Not once was it mentioned that Kojima is explicitly paralleling the rape and torture of Iraqi children by the US military and its allies. There's a harrowing account from an Abu Ghraib detainee of having to listen to an Iraqi boy being raped, a situation paralleled in Ground Zeroes with Chico and Paz. The great investigative journalist Seymour Hersh has spoken of how audio tapes of boys being sodomised in front of their mothers exist "and the worst above all of that is the soundtrack of the boys shrieking that your government has. They are in total terror. It's going to come out."
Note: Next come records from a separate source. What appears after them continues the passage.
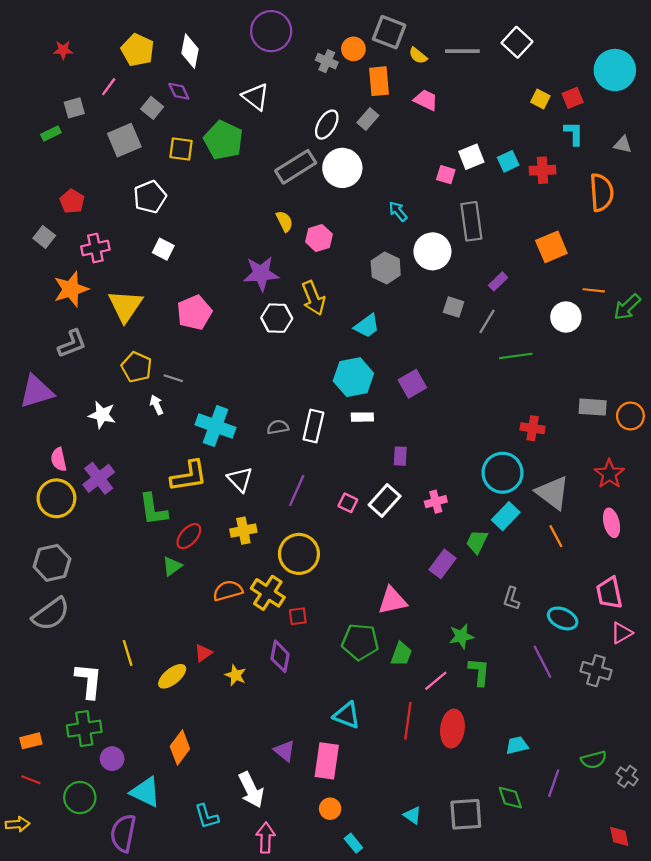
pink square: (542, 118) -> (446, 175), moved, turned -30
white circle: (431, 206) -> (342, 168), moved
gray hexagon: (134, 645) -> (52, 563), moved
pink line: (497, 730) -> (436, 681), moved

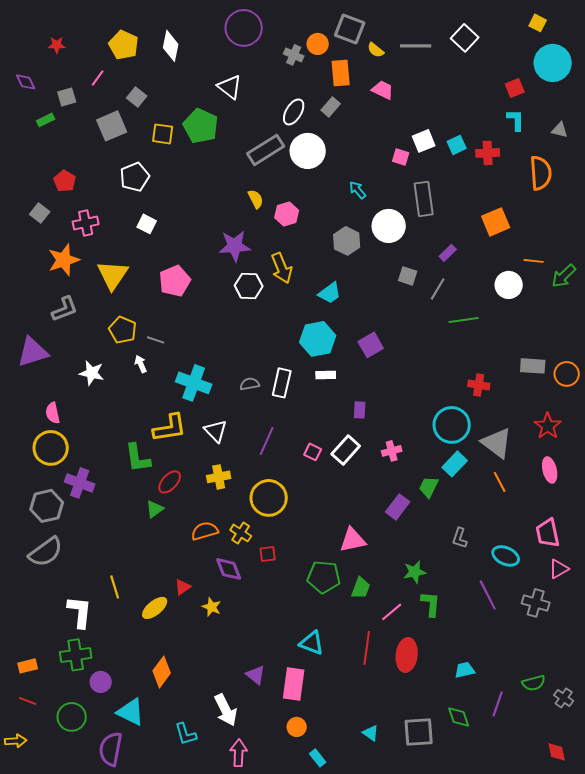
purple diamond: (179, 91) -> (26, 82), moved
yellow square: (540, 99) -> (538, 23), moved
purple cross: (99, 478) -> (80, 483), moved, turned -32
yellow cross: (268, 593) -> (241, 533), size x0.7
purple diamond: (280, 656) -> (229, 569), moved, turned -32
Hands up if you knew about these abuses perpetrated in the name of freedom and liberty. I didn't either, until Ground Zeroes sent me off looking into the details of US prison camps. Kojima did not put rape into Ground Zeroes for amusement: the game is fictionalising a real-world horror in order to bring attention to it. Don't tell me that armies can rape children, then conspire to hide the evidence, and a creator bringing attention to this in their work is somehow using it as a plot device. Rape may be a taboo but, as any student of history will tell you, it is also a fact of any war. It is fine to have reservations about how Kojima handles the topic, but the attitude he had no right to do so doesn't wash.
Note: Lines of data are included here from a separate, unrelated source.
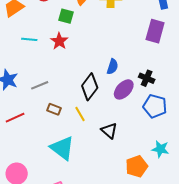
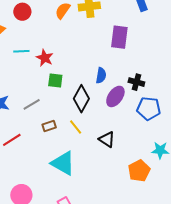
green square: (66, 16) -> (55, 80), moved
purple rectangle: (155, 31) -> (119, 37), moved
cyan line: (29, 39) -> (21, 51), moved
brown rectangle: (54, 109) -> (49, 126), turned -32

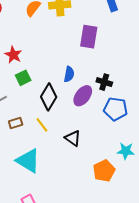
green square: (55, 80) -> (23, 78), turned -35

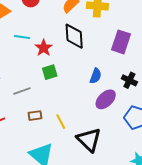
black cross: (104, 82) -> (129, 80), moved
black diamond: (49, 97) -> (74, 36), moved, turned -44
black triangle: (73, 138) -> (89, 140), size x1.5

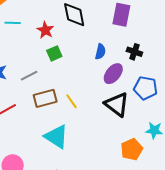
cyan line: (22, 37) -> (13, 23), moved
brown rectangle: (35, 116) -> (45, 98), size x1.6
black triangle: (89, 140) -> (117, 104), moved

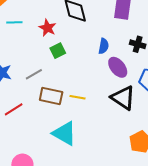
purple ellipse: (113, 74) -> (118, 67), turned -75
brown rectangle: (45, 98) -> (51, 96), turned 30
yellow line: (71, 101) -> (78, 97), turned -42

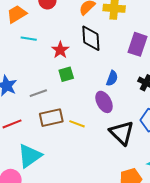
purple ellipse: (118, 67) -> (104, 102), moved
brown rectangle: (51, 96) -> (51, 118), turned -35
cyan triangle: (64, 133) -> (30, 156), moved, turned 44

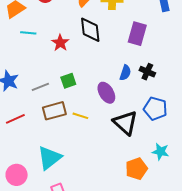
green square: (66, 74) -> (68, 81), moved
blue semicircle: (112, 78) -> (125, 73), moved
cyan triangle: (30, 156) -> (49, 158), moved

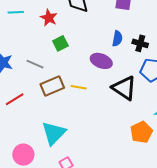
black cross: (147, 72) -> (140, 43), moved
green square: (68, 81) -> (60, 43), moved
gray line: (40, 87) -> (35, 64), turned 54
purple ellipse: (106, 93) -> (101, 61), turned -30

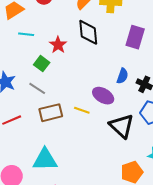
green square: (60, 43) -> (42, 64), moved, turned -35
yellow line: (79, 87) -> (82, 110), moved
cyan triangle: (54, 133) -> (45, 160), turned 36

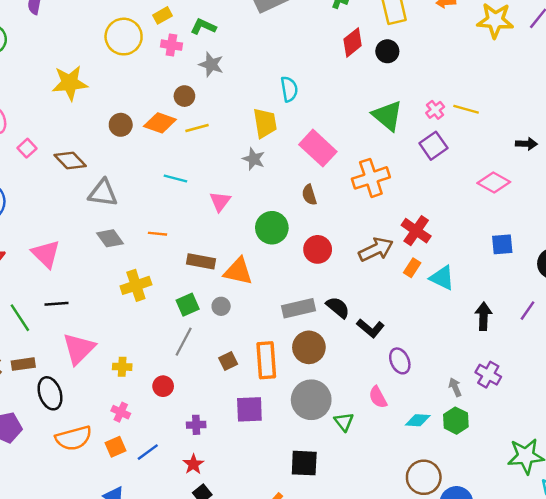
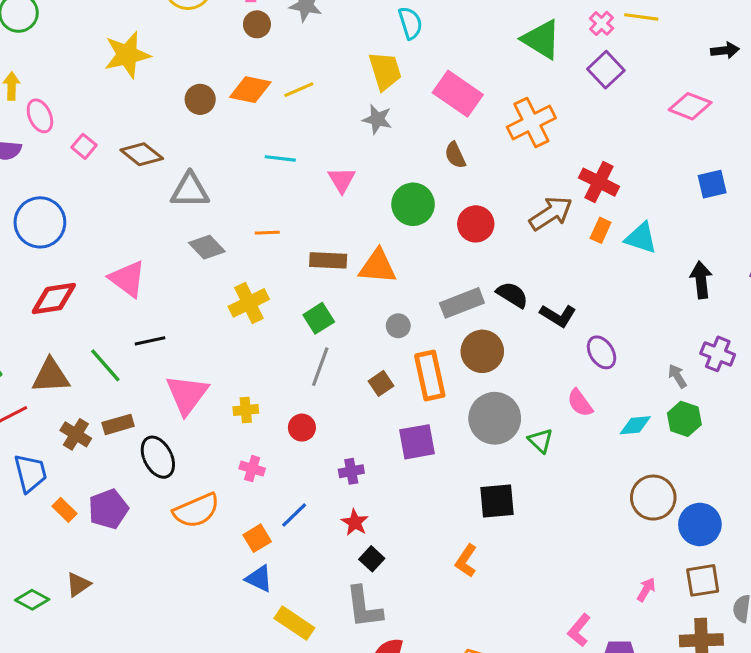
brown circle: (184, 96) -> (257, 24), moved
gray circle: (221, 306) -> (398, 326), moved
orange square: (116, 447) -> (257, 538), moved

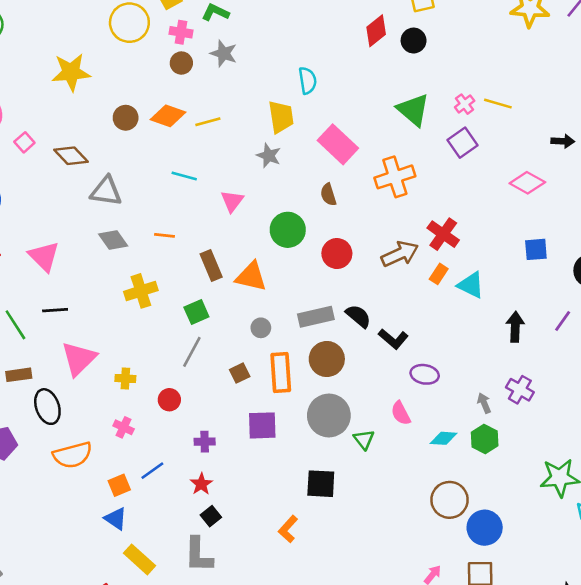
brown rectangle: (328, 260) -> (211, 266), turned 56
purple ellipse: (602, 352) -> (425, 374), turned -56

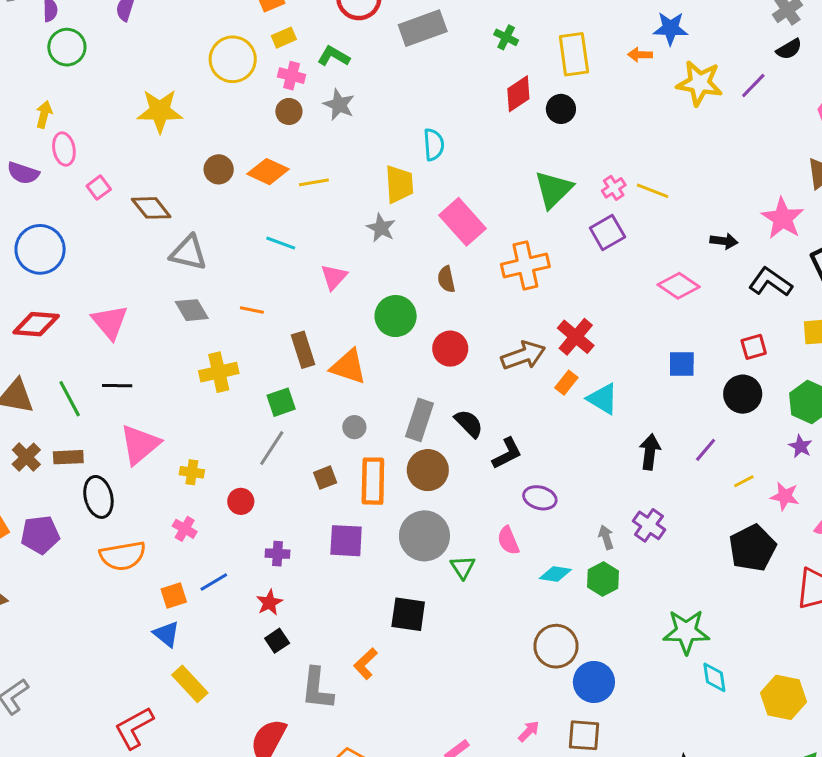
green triangle: (413, 110) -> (554, 189), turned 30
gray rectangle: (316, 317) -> (419, 420), turned -64
black L-shape: (393, 339) -> (507, 453), turned -72
gray L-shape: (199, 555) -> (317, 689), moved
The Koj delusion is suffered by both sides. His fans think he can do no wrong, his detractors think he's a wannabe-filmmaker who writes awful dialogue and makes clunky games. I definitely incline towards the former camp, but occasionally - Big Boss's date with Paz in Peace Walker springs to mind - I am disappointed by how childishly perverse Kojima's games can be. In this sense, he's made a rod for his own back: because the Metal Gear games have such a range of tone, moving from the slapstick to the philosophical via the plain crazy, some of the ideas are jarring or unpleasant.
For me, none of this invalidates Kojima's work. No creator is perfect and, if I'm honest, the moments when Metal Gear has stepped over the line seem like a minor part of the overall achievement. That doesn't stop you seeing the Quiet doll and groaning at the sheer crassness of the thing. Kojima clearly has something in mind other than simple objectification, but whether he can manage this from such a starting-point remains to be seen. He may not succeed, but he's one of the few game directors that stands a chance of doing so.
This is the real problem. Our media system of hot takes and instant reactions, circulated through social media, has little room for the multiple layers and nuance of Kojima's themes. Out of context, his designs can be made to look very bad indeed, but the context itself is a barrier - there's just so much of it in any given Metal Gear. Kojima is a game designer who rewards thought, and that's why I'm keeping the faith he'll manage something special. Whatever happens with Quiet, though, will, I guarantee, be more interesting than any hot take can handle.